Saturday, April 14, 2012

High Risk: NSSL WRF

Here is a graphic representing an attempt to extract hourly reports from local maxima from the NSSL WRF model for the UH, wind, and graupel variables we are outputting. Graupel is totally uncalibrated, meaning I chose random values that make sense but that is about all I can promise. Wind satisfies the 25.7 m/s criteria for severe, and UH follows a more systematic approach*. The algorithm I use to generate this is a double area, double threshold object identification scheme. It is performed on the hourly fields.
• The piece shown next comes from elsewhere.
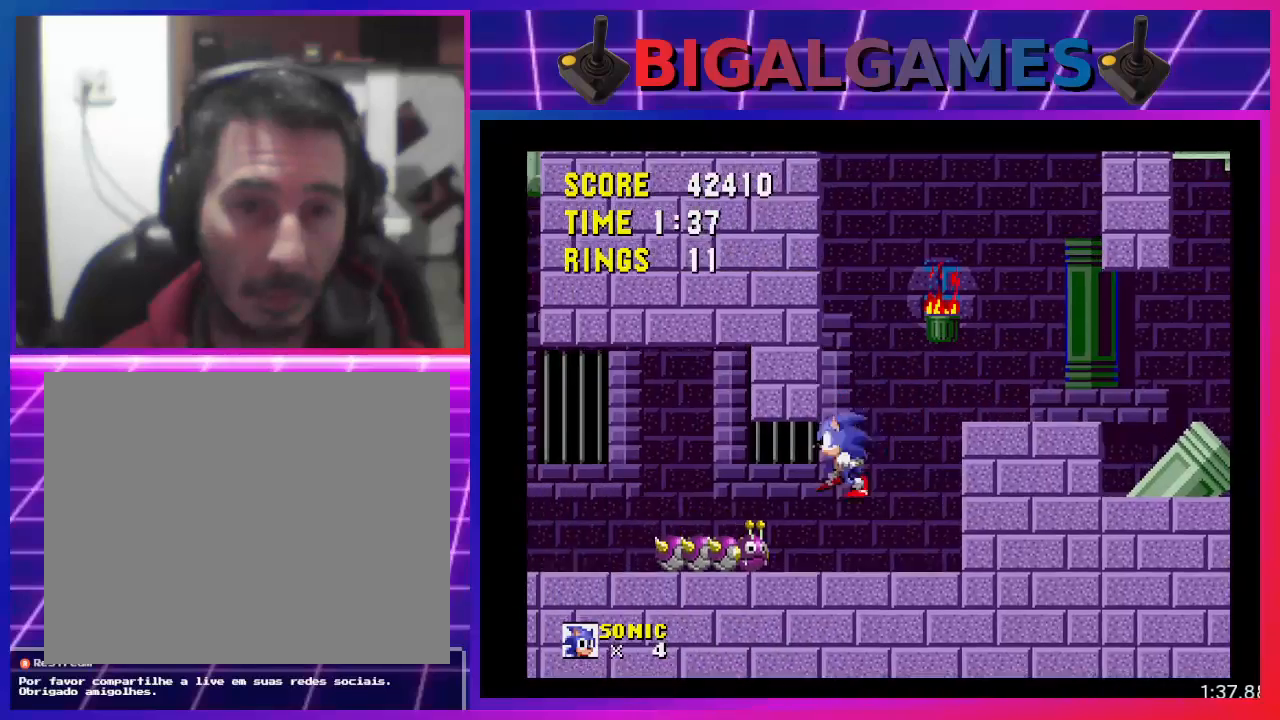
{"buttons": [], "events": [[500, "DPAD_DOWN", "up"]]}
Black dots represent the individual "model reports". The shaded field is a gaussian smoothed (sigma of 160), neighborhood (roi = 100km) approach to represent the spatial extent of the reports for each respective "threat". As reports come in I will update the graphic with red dots indicating the observed storm reports from the SPC web site. There will also be an observed hail and tornado probability contour in blue perhaps overlaid on the UH and Hail graphic. This is a 24 hour period graphic.

The usual caveats apply. This is where the NSSL-WRF generates reports that meet my criteria. I estimate that there is a 1-4% chance that some "model reports" are missing or incorrectly identified. This is EXPERIMENTAL.
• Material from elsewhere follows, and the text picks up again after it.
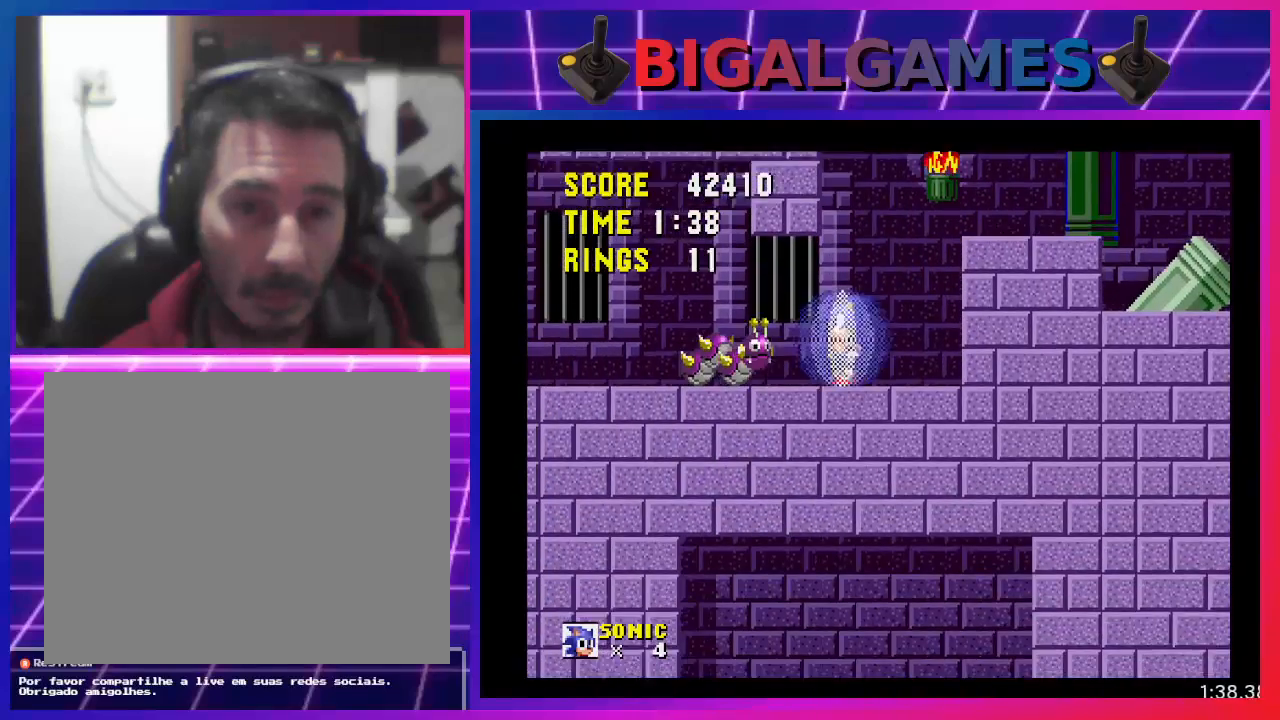
{"buttons": ["DPAD_RIGHT"], "events": [[233, "DPAD_RIGHT", "down"]]}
The areas identified for the main threat stretch from TX through IN and another corridor in NE.

UPDATE 1:
As far as the timing goes from NSSL-WRF here is how the above UH reports stack up vs the hail reports in time. I am using the Mondrian software as I have detailed in previous posts. The technique used here is called color brushing. I have given each time bin its own color and applied that color to the UH histogram. So prior to 1700 UTC (greenish hues; now) has quite a few weak UH reports. The highest UH occurs in reports after 0000 UTC (bluish hues).